I had a very interesting chat recently with Liam Boogar from rudebaguette. I was presenting him Flirtatious (invite code “cool25”), or actually more like letting him try it out.
I had been mailing him for a few weeks trying to get him interested in checking out the game. And he didn’t seem that keen to do it. But when he played, he looked surprised and said it actually wasn’t creepy at all. I’ll admit this was a bit hard on the ears, as numerous parts of the design of Flirtatious are made so as to push away creepiness, but an essential lesson of communication is that there is a world of difference between what you try to say and what the other person actually understands. So Flirtatious, or at least my way of presenting the game, was coming accross as creepy.
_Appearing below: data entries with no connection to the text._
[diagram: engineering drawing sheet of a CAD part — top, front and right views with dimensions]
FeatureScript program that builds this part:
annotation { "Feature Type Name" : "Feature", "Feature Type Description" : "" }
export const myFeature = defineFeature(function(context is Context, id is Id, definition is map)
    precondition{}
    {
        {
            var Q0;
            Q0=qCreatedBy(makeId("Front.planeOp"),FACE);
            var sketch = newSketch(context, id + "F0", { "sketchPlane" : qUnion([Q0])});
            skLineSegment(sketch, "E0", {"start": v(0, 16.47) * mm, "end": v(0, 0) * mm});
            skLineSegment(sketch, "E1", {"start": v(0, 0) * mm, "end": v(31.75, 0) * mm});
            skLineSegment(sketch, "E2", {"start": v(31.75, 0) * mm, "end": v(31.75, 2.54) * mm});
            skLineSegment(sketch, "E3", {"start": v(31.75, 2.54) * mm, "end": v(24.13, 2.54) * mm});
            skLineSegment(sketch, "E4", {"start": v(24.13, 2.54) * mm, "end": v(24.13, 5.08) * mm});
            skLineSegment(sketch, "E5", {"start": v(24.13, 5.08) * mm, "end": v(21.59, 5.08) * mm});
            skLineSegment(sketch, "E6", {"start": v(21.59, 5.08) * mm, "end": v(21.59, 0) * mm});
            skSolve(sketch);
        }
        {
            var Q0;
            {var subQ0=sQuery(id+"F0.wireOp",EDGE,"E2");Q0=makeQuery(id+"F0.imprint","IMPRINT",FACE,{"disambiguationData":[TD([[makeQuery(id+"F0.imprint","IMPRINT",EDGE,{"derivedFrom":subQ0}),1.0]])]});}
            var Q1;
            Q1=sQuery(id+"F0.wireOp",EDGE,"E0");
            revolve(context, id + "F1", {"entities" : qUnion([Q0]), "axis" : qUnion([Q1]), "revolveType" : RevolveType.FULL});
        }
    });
This is very bad news for my approach to marketing the game, to say the least, and a possible explanation as to why two months of launching efforts only yielded very few positive results with press and bloggers. Flirtatious is designed as a flirting game that is a game at heart, NOT some sort of gamified dating app. It’s only through playing fun and shared laughs/references that Flirtatious may allow people to connect with one another. But since I thought saying “this game is fun” isn’t exactly something differientiating, I have focused on the flirting aspect in presenting the game. This hasn’t worked nearly well enough this far, so if it did indeed cross the frontier into CreepyVille, I needed to find another approach.
This is when Liam goes and says, “to me, this is more like goofing around”. This is when the veil tore before my eyes. Learning the US banter & goofiness, poking fun at a braindead job with Arnab Chanda before his comedy career took off, using French-accented nonsensical humor to try to get girls to like me back in the days of living abroad, it all came back. And I felt like Liam’s remark was obviousness starting me in the face.
Since the start I’d been saying that no matter what would happen if two people got in touch through Flirtatious, at least they’d have a fun time together. Because the players would be in a goofy mood from the get go, and because they would leave their ego aside, they would just joke around freely and have fun getting to know each other. But the key here is more being goofy than being flirtatious.
So a rebranding around goofiness is on the way. I hope this will stamp out the potential creepiness factor. This goes to show discussing a project as widely as possible is ALWAYS beneficial, not that all advice should be listened to, but when you suspect something’s wrong, you’ll recognize instantly good criticism. It’s Occam’s razor, in science or business, the simpler the theory, the more likely it’s right. After turning it on all sides, it does seem like goofiness is both fun and very simple. Let’s go.